- Task brief: The answer must be an exact printing of every record below, with the pictures omitted.

- Records from a collection:
=== Begin Enclosure ===

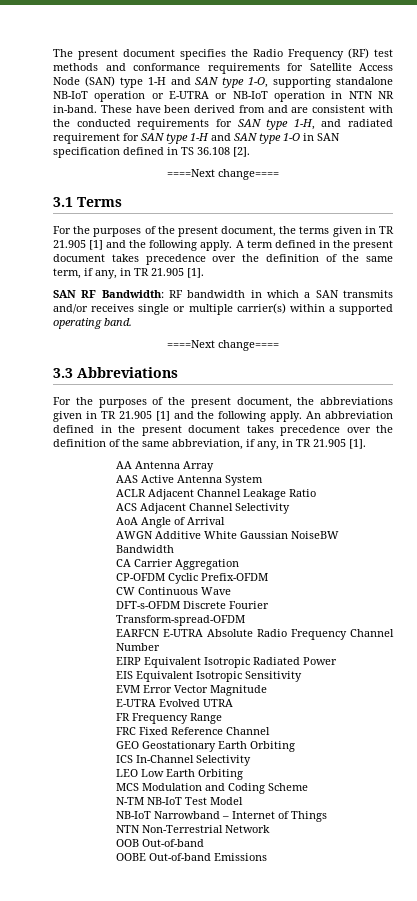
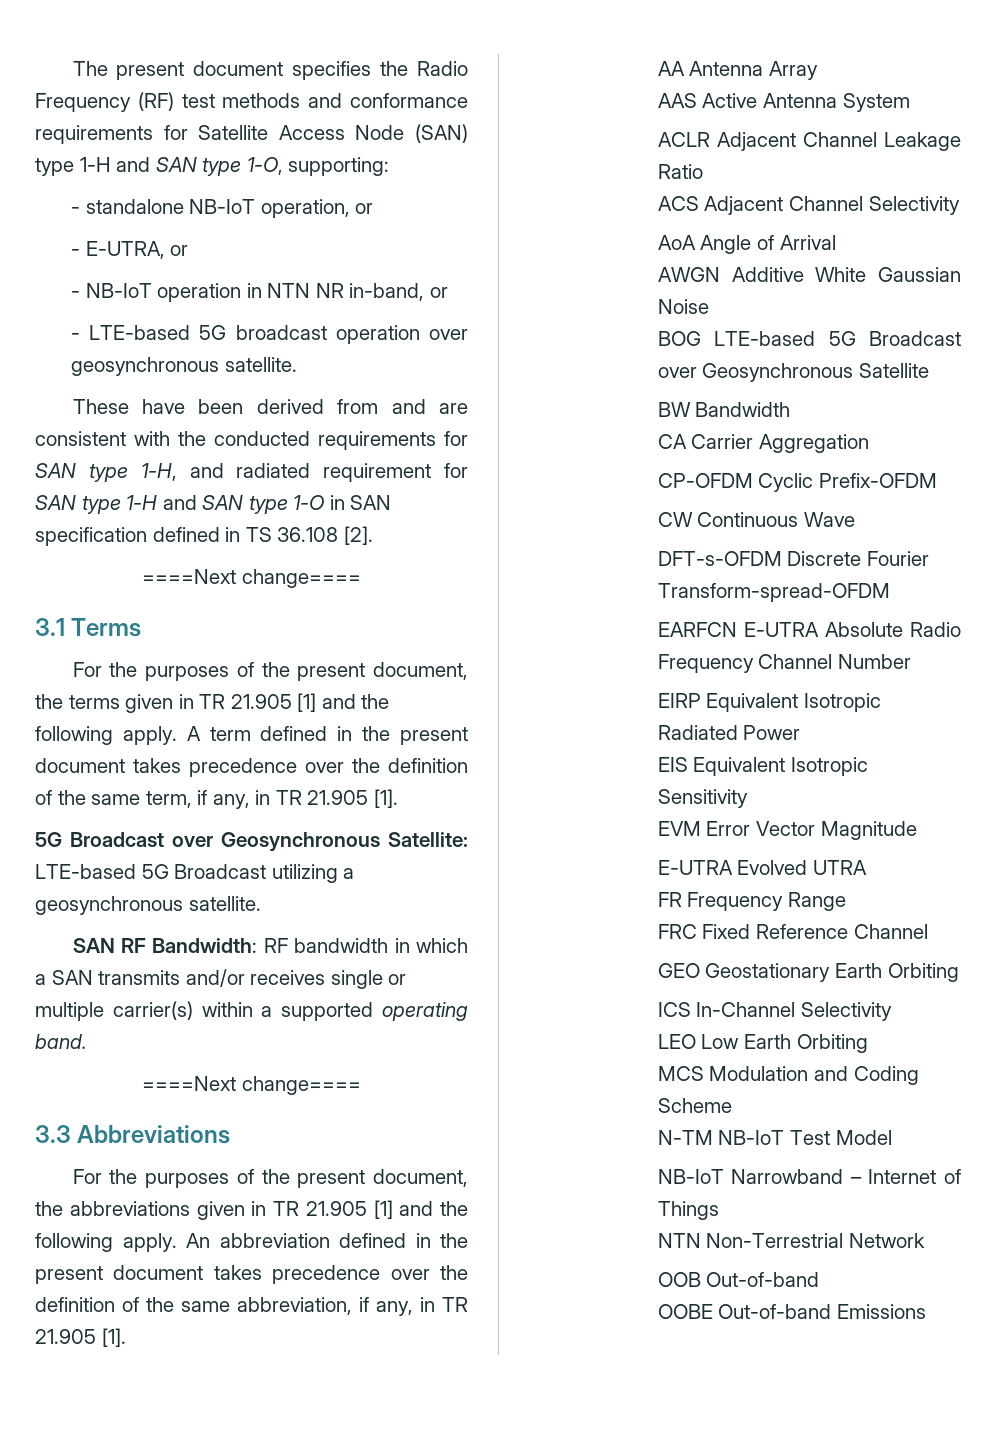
[273,77,332,88] supporting -> [288,157,390,176] [71,207,81,214] supporting: // -
[94,91,228,102] operation or E-UTRA or -> [260,199,374,218] [71,241,189,259] [71,291,81,298] operation, or // - E-UTRA, or // -
[53,105,97,113] in-band. -> [349,283,448,301] [71,325,469,344] [71,357,297,376] in-band, or // - LTE-based 5G broadcast operation over geosynchronous satellite. //
(204, 273) none -> [35,832,468,852] [35,864,355,883] [35,896,261,915] // 5G Broadcast over Geosynchronous Satellite: LTE-based 5G Broadcast utilizing a geosynchronous satellite.
[290,531,339,539] NoiseBW -> [657,299,709,314] [657,331,961,346] [657,363,929,382] [657,402,691,417] Noise // BOG LTE-based 5G Broadcast over Geosynchronous Satellite // BW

=== End Enclosure ===

- Worked solution:
[273,77,332,88] supporting -> [288,157,390,176] [71,207,81,214] supporting: // -
[94,91,228,102] operation or E-UTRA or -> [260,199,374,218] [71,241,189,259] [71,291,81,298] operation, or // - E-UTRA, or // -
[53,105,97,113] in-band. -> [349,283,448,301] [71,325,469,344] [71,357,297,376] in-band, or // - LTE-based 5G broadcast operation over geosynchronous satellite. //
(204, 273) none -> [35,832,468,852] [35,864,355,883] [35,896,261,915] // 5G Broadcast over Geosynchronous Satellite: LTE-based 5G Broadcast utilizing a geosynchronous satellite.
[290,531,339,539] NoiseBW -> [657,299,709,314] [657,331,961,346] [657,363,929,382] [657,402,691,417] Noise // BOG LTE-based 5G Broadcast over Geosynchronous Satellite // BW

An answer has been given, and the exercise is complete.